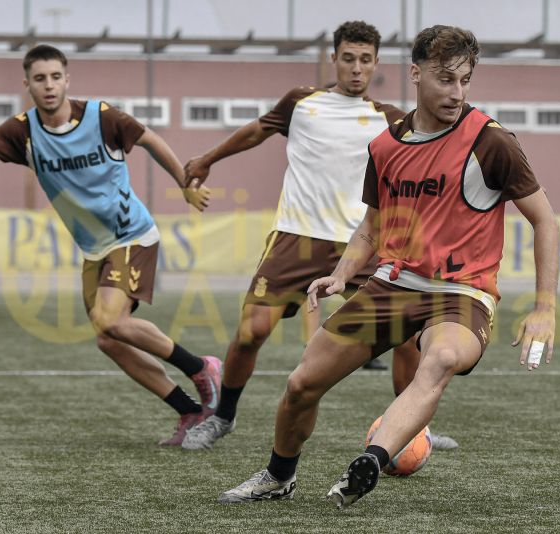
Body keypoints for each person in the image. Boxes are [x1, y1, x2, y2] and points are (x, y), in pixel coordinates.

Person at [217, 24, 559, 507]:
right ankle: (279, 477)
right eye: (445, 79)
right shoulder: (385, 146)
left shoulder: (493, 142)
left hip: (462, 293)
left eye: (464, 80)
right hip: (392, 285)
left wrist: (544, 306)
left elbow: (545, 220)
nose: (456, 92)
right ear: (415, 74)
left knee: (438, 359)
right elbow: (370, 229)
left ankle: (371, 461)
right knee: (300, 384)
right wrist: (340, 274)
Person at [181, 20, 456, 452]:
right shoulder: (301, 102)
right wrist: (208, 159)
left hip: (361, 245)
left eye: (365, 60)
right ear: (335, 58)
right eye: (348, 58)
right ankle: (223, 418)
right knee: (252, 331)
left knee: (404, 336)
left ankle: (413, 428)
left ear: (375, 64)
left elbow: (425, 165)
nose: (356, 68)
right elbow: (257, 130)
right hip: (297, 236)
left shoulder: (389, 119)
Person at [0, 44, 222, 447]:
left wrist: (185, 185)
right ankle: (190, 411)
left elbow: (149, 139)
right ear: (28, 85)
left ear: (67, 79)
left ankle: (201, 367)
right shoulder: (22, 131)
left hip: (132, 235)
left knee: (109, 321)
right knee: (108, 340)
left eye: (56, 76)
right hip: (95, 250)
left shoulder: (101, 117)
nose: (49, 85)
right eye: (40, 79)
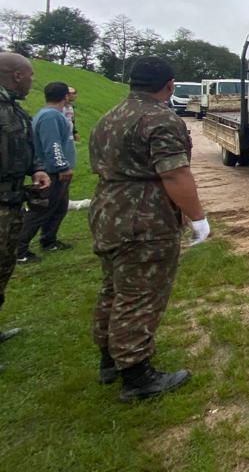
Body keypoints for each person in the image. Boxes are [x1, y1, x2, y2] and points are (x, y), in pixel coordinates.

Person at [89, 56, 210, 401]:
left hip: (107, 210)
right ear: (169, 84)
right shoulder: (159, 119)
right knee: (139, 293)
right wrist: (197, 217)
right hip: (144, 218)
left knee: (113, 288)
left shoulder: (108, 117)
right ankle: (137, 376)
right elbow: (174, 173)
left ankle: (109, 360)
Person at [0, 53, 50, 359]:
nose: (33, 81)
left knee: (4, 267)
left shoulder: (13, 110)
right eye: (30, 76)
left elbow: (21, 148)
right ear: (17, 76)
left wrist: (36, 169)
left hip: (12, 201)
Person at [17, 82, 75, 263]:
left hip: (57, 172)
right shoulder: (51, 116)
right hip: (52, 173)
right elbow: (53, 144)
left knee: (59, 207)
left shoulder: (52, 114)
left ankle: (49, 240)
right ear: (65, 96)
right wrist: (61, 166)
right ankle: (19, 250)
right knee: (39, 211)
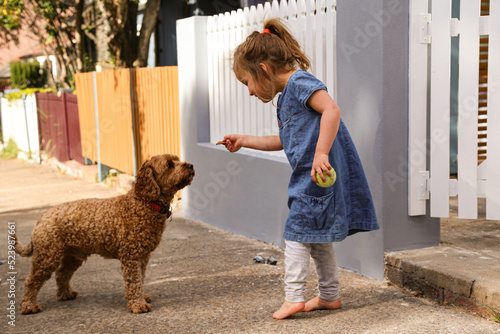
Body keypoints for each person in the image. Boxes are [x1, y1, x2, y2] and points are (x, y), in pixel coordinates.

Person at [220, 18, 379, 320]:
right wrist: (244, 140)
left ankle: (293, 297)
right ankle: (329, 296)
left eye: (247, 82)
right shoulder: (286, 98)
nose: (250, 92)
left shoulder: (299, 83)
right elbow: (283, 140)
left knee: (295, 234)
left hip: (316, 177)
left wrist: (321, 152)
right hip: (311, 178)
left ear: (263, 69)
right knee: (316, 237)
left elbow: (331, 109)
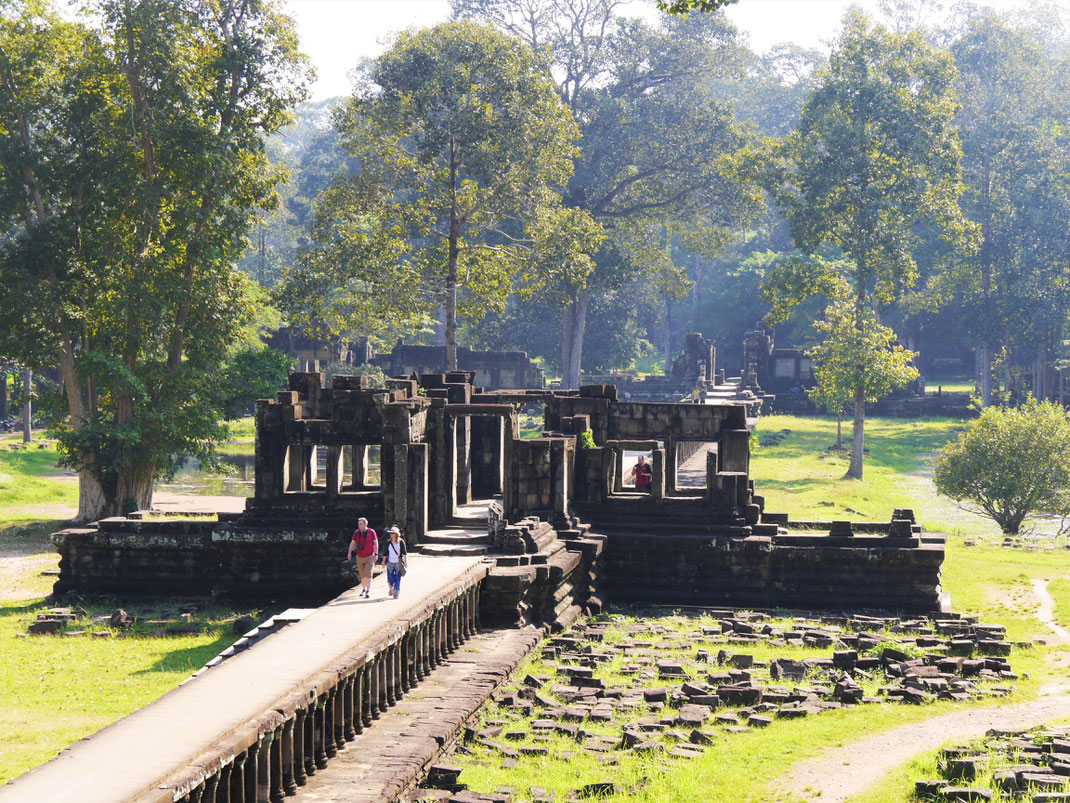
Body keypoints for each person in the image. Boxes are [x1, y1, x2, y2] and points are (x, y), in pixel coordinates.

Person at [347, 517, 378, 598]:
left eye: (360, 524)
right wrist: (349, 552)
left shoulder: (371, 532)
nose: (359, 525)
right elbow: (352, 543)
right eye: (358, 524)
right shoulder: (356, 533)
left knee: (368, 574)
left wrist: (376, 554)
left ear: (365, 524)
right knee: (362, 575)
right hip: (360, 556)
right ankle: (364, 589)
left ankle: (368, 591)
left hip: (369, 556)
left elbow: (375, 543)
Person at [382, 525, 407, 599]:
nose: (391, 534)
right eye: (390, 533)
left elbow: (404, 553)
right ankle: (392, 588)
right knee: (390, 578)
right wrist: (383, 563)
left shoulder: (401, 542)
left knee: (398, 578)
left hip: (398, 562)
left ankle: (396, 594)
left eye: (392, 533)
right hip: (390, 562)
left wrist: (405, 562)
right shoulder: (388, 542)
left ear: (396, 534)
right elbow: (385, 554)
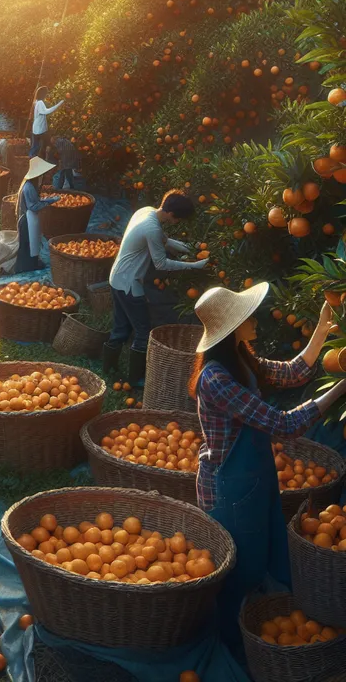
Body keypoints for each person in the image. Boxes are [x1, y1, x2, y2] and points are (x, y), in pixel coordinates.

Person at [190, 285, 345, 650]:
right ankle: (230, 642)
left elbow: (290, 373)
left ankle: (261, 628)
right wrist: (339, 389)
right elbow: (284, 425)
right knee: (238, 571)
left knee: (266, 555)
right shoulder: (216, 379)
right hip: (229, 488)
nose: (255, 319)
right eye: (248, 315)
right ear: (232, 328)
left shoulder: (240, 358)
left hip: (256, 480)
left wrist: (323, 329)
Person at [104, 190, 207, 384]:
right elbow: (162, 263)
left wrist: (189, 248)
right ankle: (136, 378)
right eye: (179, 220)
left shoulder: (147, 212)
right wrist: (193, 266)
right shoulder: (151, 228)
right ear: (171, 215)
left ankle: (109, 368)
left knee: (121, 326)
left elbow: (164, 241)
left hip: (117, 278)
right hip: (129, 284)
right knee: (143, 331)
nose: (178, 223)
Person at [14, 156, 59, 273]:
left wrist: (48, 200)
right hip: (27, 220)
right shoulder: (29, 187)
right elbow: (34, 206)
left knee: (31, 243)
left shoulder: (30, 185)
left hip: (29, 218)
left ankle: (32, 263)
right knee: (27, 244)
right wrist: (51, 201)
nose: (43, 177)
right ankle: (27, 266)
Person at [30, 86, 64, 158]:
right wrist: (59, 104)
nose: (46, 95)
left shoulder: (37, 102)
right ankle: (36, 160)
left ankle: (33, 160)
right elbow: (46, 111)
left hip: (37, 128)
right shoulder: (40, 103)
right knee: (44, 145)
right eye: (46, 93)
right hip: (39, 129)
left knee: (36, 146)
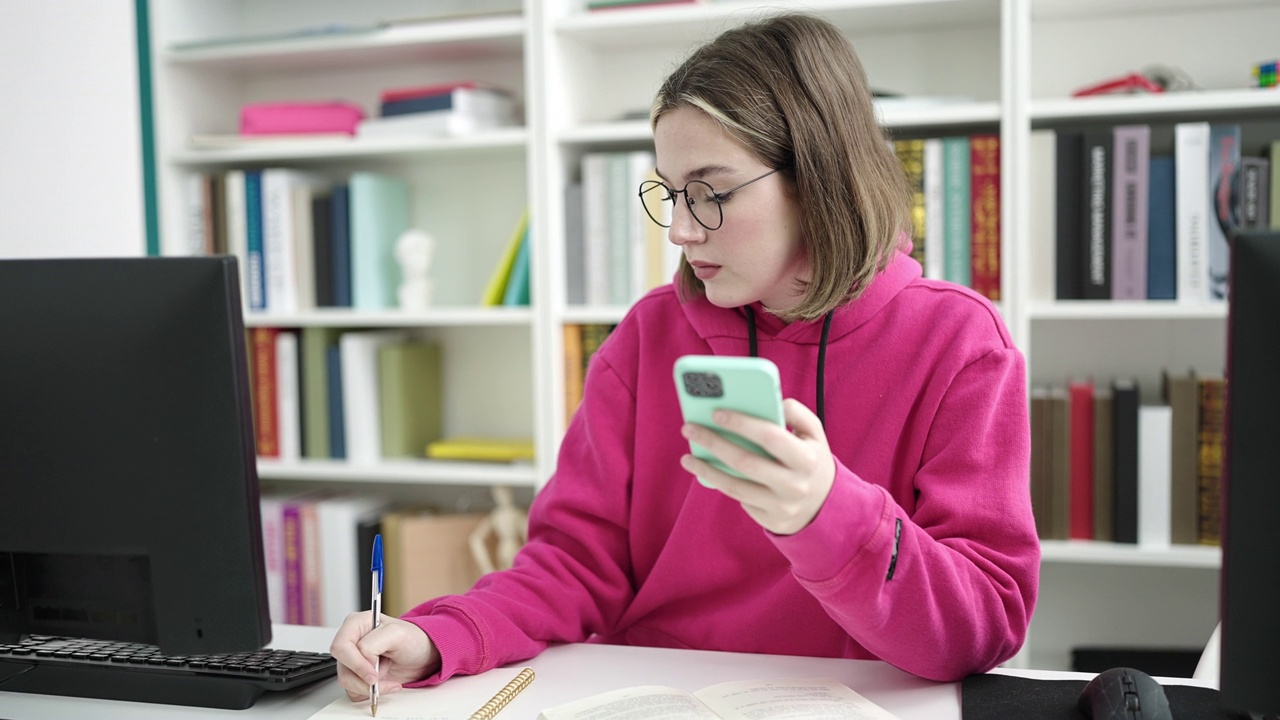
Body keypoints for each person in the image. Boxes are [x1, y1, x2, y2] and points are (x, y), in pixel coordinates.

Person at [330, 11, 1039, 699]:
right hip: (652, 695)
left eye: (708, 192)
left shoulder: (961, 344)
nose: (678, 230)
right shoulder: (646, 338)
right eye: (671, 194)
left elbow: (983, 628)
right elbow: (574, 565)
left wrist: (829, 513)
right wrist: (437, 638)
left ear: (817, 177)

◆ ◆ ◆ ◆ ◆ ◆ ◆

Assignment
Note every line above where the string "nose" shows up, and copy those lines.

Answer for the task
nose: (456, 92)
nose: (356, 68)
nose: (49, 85)
nose: (33, 81)
nose: (250, 92)
nose: (359, 525)
nose: (391, 534)
nose: (255, 319)
nose: (178, 223)
nose: (43, 177)
nose: (46, 95)
nose: (678, 230)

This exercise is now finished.